【第七章】私と人生という名の恐ろしい壁と目覚めてしまった性癖【六十一話】
日々日課となっているトウフとの夕方の散歩。
今日は特に必要な物もなかったので、近所のスーパーにも寄らずに帰宅だった。
で、おかしなことが起こった。
アパートは目の前なんだが、そこから見えないなにかがあって先に進めない。
とりあえず通行を邪魔するような物はなにも見えない。
けど、手で触るとやわらかい何かが確かにそこにある。
やわらかいからといっても力を籠めると、それは固くなって完全に通れなくなる。
だけど、見た目は何もないただの道路であり通路なのだ。
そこに何かあるわけではなく、目に見えない透明な壁でもあるかのように、アパートへと続く道が通れなくなっていた。
なんだこれ?
いや、まあ、予想はつくよ?
妖怪関係だろうとはね?
「トウフ、通れるか?」
一応トウフにも聞くと、トウフも道の真ん中で何かを必死に何かを押しているような仕草をしている。
そんな仕草もかわいいな、トウフは。
その様子を見る限りトウフも私と一緒で先に進めないようだ。
「通れません」
しばらくトウフが踏ん張った後、返答が返ってきた。
「これは…… 妖怪の仕業だろ?」
けど、トウフも通れないとかどういうことだ?
恐らくあれだろ? なんだっけ? 妖怪組合? あ、いや、妖怪連合だっけ?
その連中がトウフの様子を見に来ているんだろ?
何度も来ているんだからさ、報告くらいしろよ、と、そう思ったところで私も気づく。
トウフの様子を見に来た妖怪、なんだかんだで全員このアパートにいないか?
カラカサも妖怪連合を抜けたから報告も連絡もしていない。
スネカジリはペット化しちゃったから、ある意味監禁している。
スイカ侍は、あれは討伐しちゃったって受け取られてもおかしくない。勿論報告などできるわけもない。
残りもなんだかんだで、妖怪連合を抜けてこのアパートに住み着いてんじゃないか。
どいつもこいつも、その妖怪連合を抜けるだとか、現状を報告もしてないだろ?
そりゃ、次から次へと刺客というか、トウフの様子を見にやってくるってもんだよな。
だってトウフはこんなにもかわいいもの。
「だと思います」
だろ? トウフもそう思うよな。
お前はかわいい。
いや、今はトリップしている場合ではないか。
「思い当たるヤツとかいないのか?」
と聞いて、その名を答えられても、私は別に妖怪に詳しくないんだよな。
名前聞いただけじゃどんな妖怪かもわからん。
カラカサくらいか?
妖怪に詳しいのは。
「えーと、ボクも妖怪連合の全員を知っているわけじゃないので……」
トウフが申し訳なさそうにそう言った。
「そんなにいっぱい所属してんの?」
人当たりも良さそうなトウフが知らない奴となると……
やばい連中なんじゃないのか?
スイカ侍もトウフはよく知らなかったしな。
「はい! ほとんどの妖怪は現在の生活に適応できてませんからね」
「あー、それで集まってんのか。
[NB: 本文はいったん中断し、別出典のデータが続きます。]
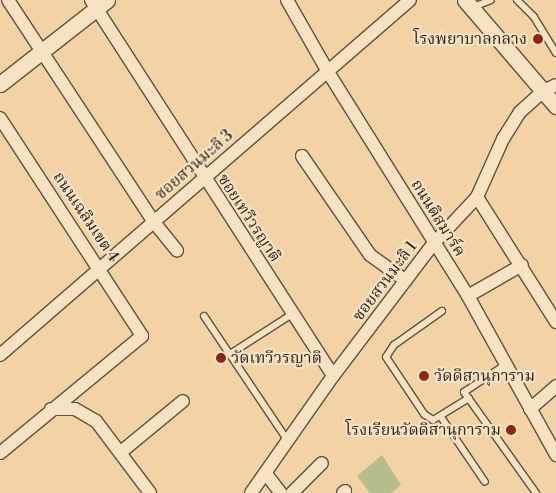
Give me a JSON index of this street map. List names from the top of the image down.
{
  "streets": {
    "street": [
      "ซอยสวนมะลิ 3",
      "ถนนเฉลิมเขต 4",
      "ซอยเทวีวรญาติ",
      "ถนนดิสมาร์ค",
      "ซอยสวนมะลิ 1"
    ]
  },
  "crossings": [
    ["ซอยสวนมะลิ 3", "ถนนเฉลิมเขต 4"],
    ["ซอยสวนมะลิ 3", "ซอยเทวีวรญาติ"],
    ["ซอยสวนมะลิ 3", "ถนนดิสมาร์ค"],
    ["ซอยเทวีวรญาติ", "ซอยสวนมะลิ 1"],
    ["ถนนดิสมาร์ค", "ซอยสวนมะลิ 1"]
  ],
  "places": [
    "โรงพยาบาลกลาง",
    "วัดเทวีวรญาติ",
    "วัดดิสานุการาม",
    "โรงเรียนวัดดิสานุการาม"
  ]
}
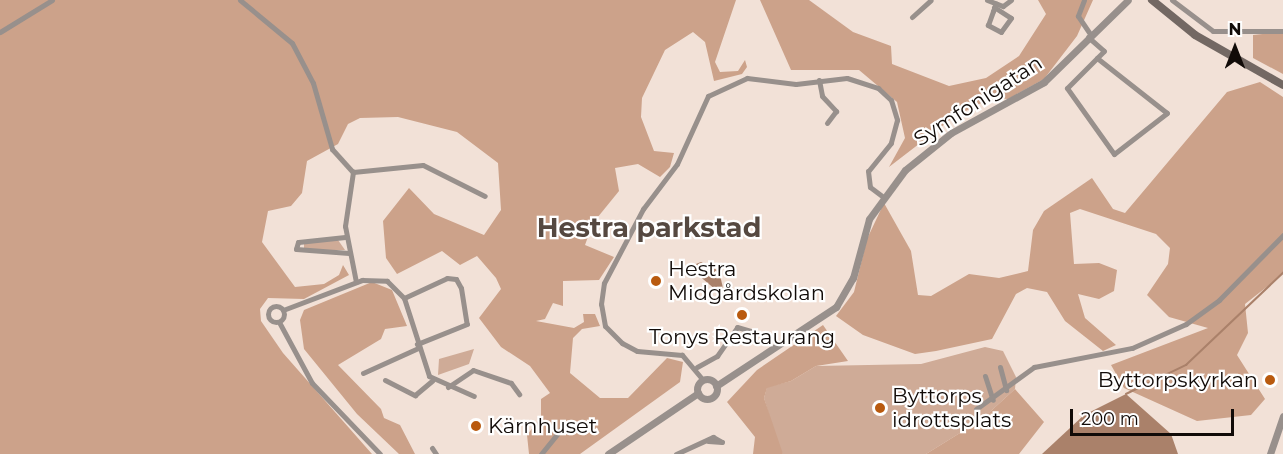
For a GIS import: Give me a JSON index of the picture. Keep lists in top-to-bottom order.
{
  "streets": {
    "street": ["Symfonigatan"]
  },
  "districts": ["Hestra parkstad"],
  "places": [
    "Hestra Midgårdskolan",
    "Tonys Restaurang",
    "Byttorpskyrkan",
    "Byttorps idrottsplats",
    "Kärnhuset"
  ],
  "scale_bar": "200 m",
  "north": "top"
}
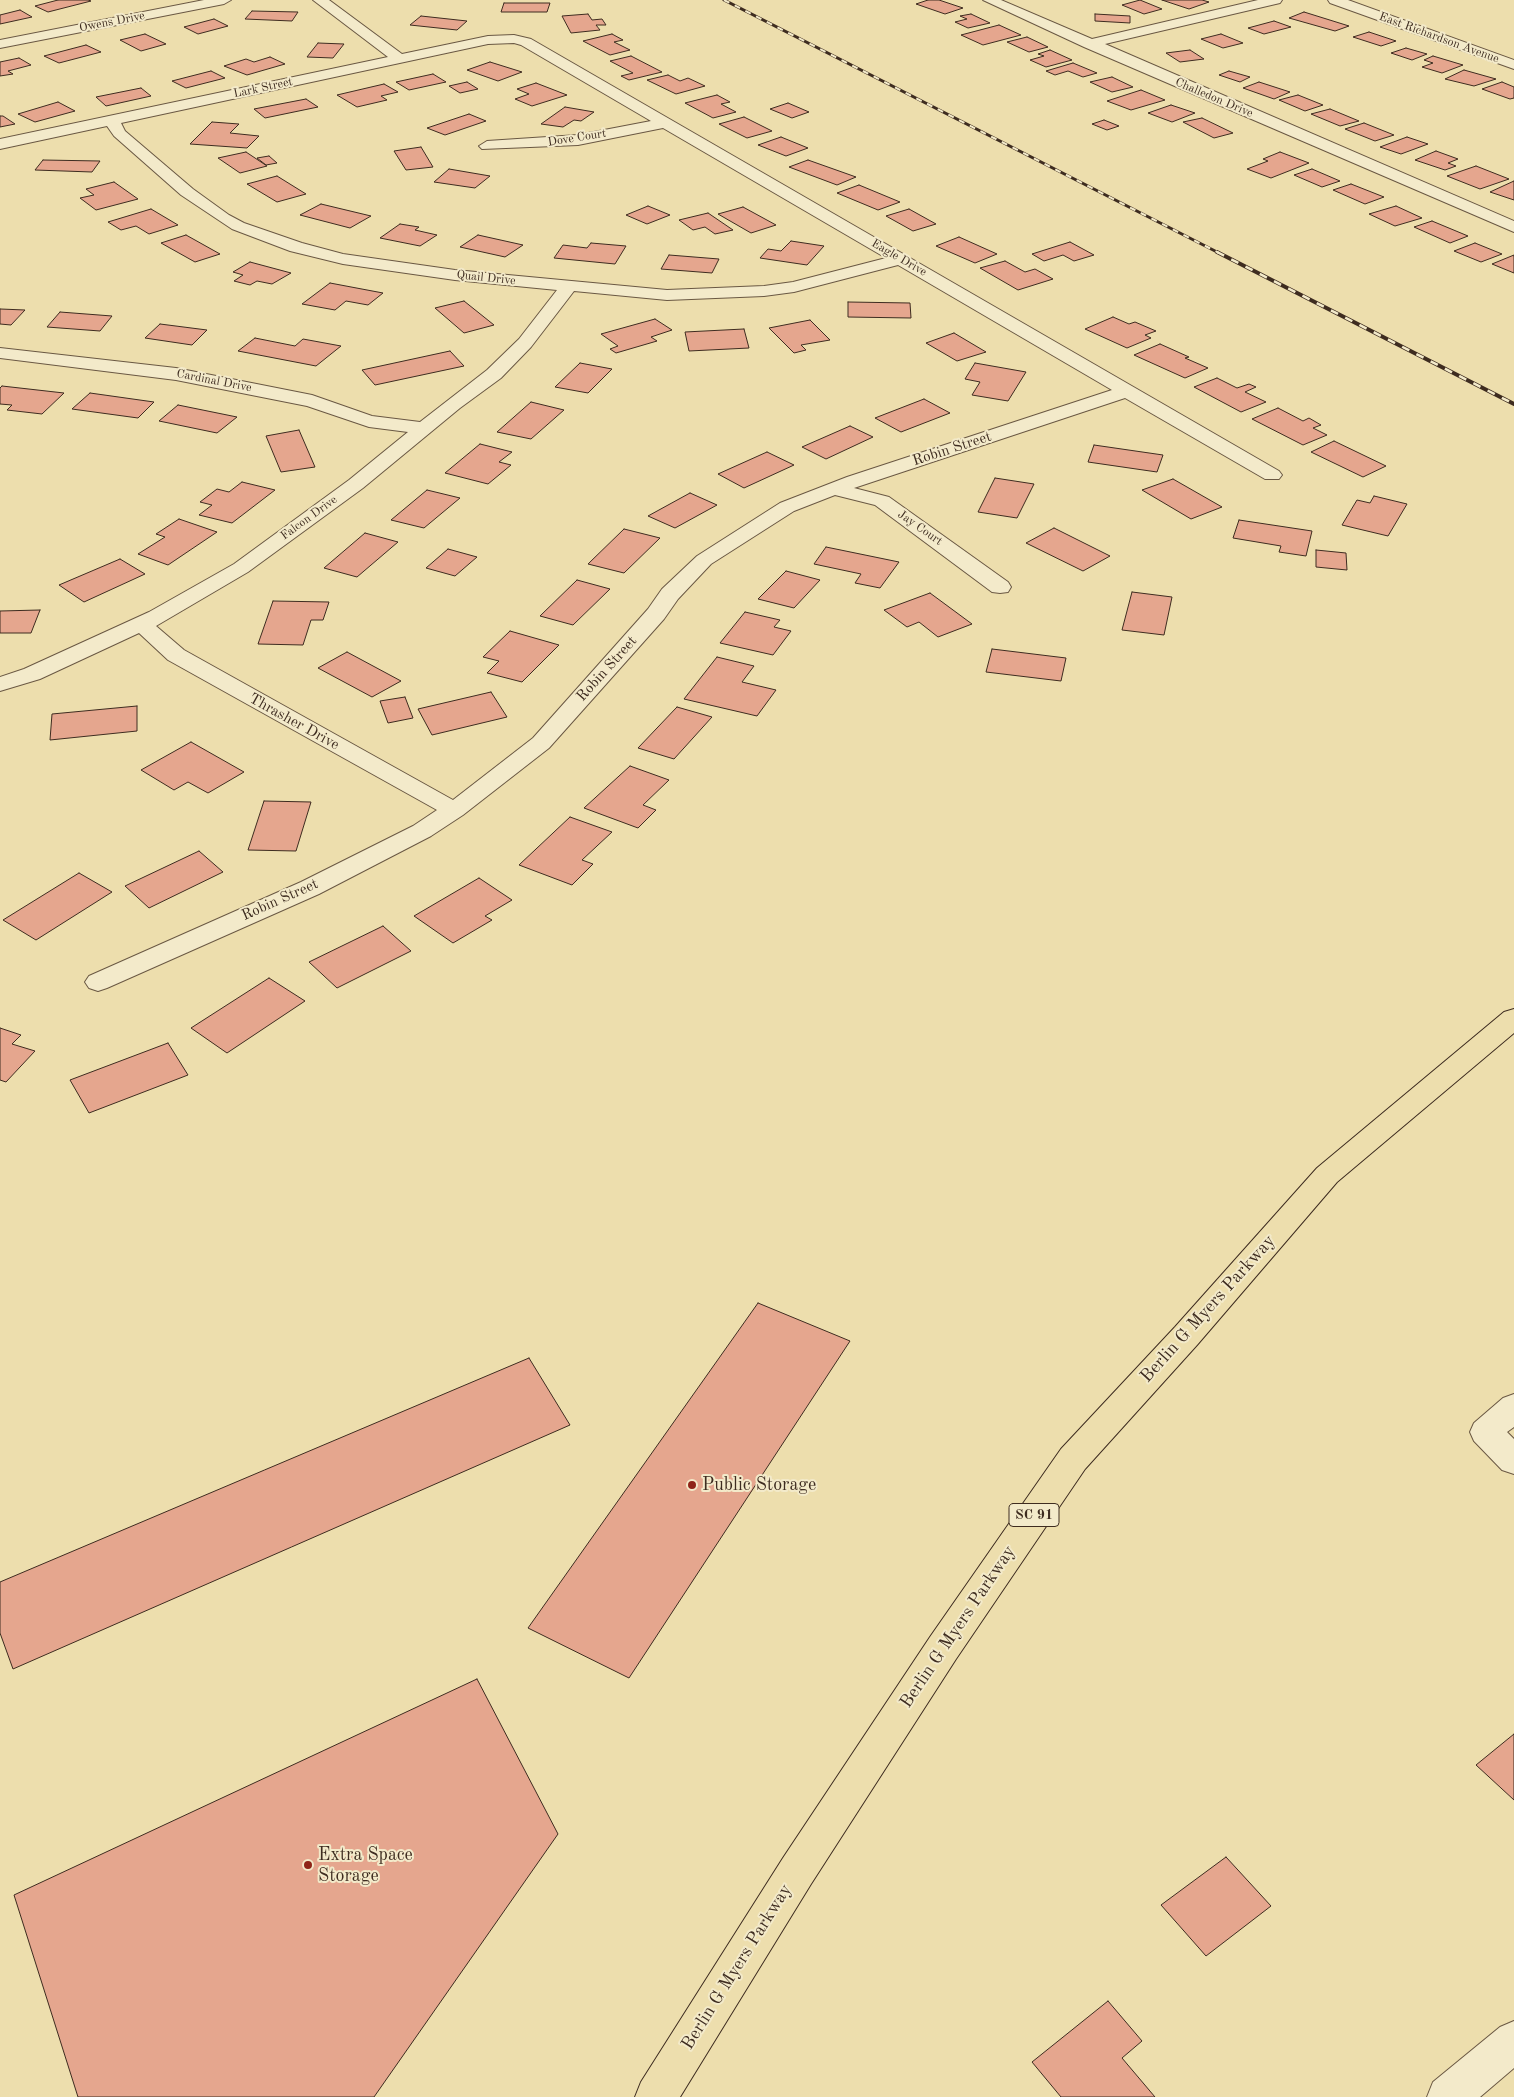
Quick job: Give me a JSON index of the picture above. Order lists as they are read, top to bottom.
{
  "streets": {
    "main road": ["Berlin G Myers Parkway", "SC 91"],
    "street": [
      "Owens Drive",
      "East Richardson Avenue",
      "Lark Street",
      "Challedon Drive",
      "Dove Court",
      "Eagle Drive",
      "Quail Drive",
      "Cardinal Drive",
      "Robin Street",
      "Falcon Drive",
      "Jay Court",
      "Thrasher Drive"
    ]
  },
  "crossings": [
    ["Lark Street", "Eagle Drive"],
    ["Lark Street", "Quail Drive"],
    ["Dove Court", "Eagle Drive"],
    ["Eagle Drive", "Quail Drive"],
    ["Eagle Drive", "Robin Street"],
    ["Quail Drive", "Falcon Drive"],
    ["Cardinal Drive", "Falcon Drive"],
    ["Robin Street", "Jay Court"],
    ["Robin Street", "Thrasher Drive"],
    ["Falcon Drive", "Thrasher Drive"]
  ],
  "places": ["Public Storage", "Extra Space Storage"]
}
なるほどね。まあ、文明が変われば妖怪もそうだよな。生きづらくなるよな」
トウフの言葉に私も納得してしまう。
妖怪が生まれてきた昔と今では生活様式が変わりすぎている。
確かに、そりゃ妖怪も生きづらくなるよな。
豆腐なんて今やパックでスーパーに売られているものだしな。
豆腐皿に乗せて持ち歩くなんてしないからな。そもそも妖怪として成り立たないし。
カラカサも唐傘自体が珍しいし、考えてみれば他の連中もそうだよな。
そりゃ組合とか集まりでもして、どうにかしようって話にもなるか。
「はい」
「うーん、にしても何の妖怪だ? 念動力を使える妖怪とかか?」
念動力というか、見えない壁だよな。
なんかいたよな、有名な奴でそんなの。
「いっぱいいますね」
念動力を使える妖怪いっぱいいるのかよ。
それだけで食っていけるんじゃないか?
いや、妖怪だからそれ以前の問題か。
妖怪としての在り方が大事なんだっけか?
まあ、今はそんな話はどうでもいい。
「見えない壁とか作るヤツは? そんな妖怪いただろ?」
「あっ! 壁! 壁ですね! わかりましたよ!」
トウフが嬉しそうにして、その妖怪の名前を口にする。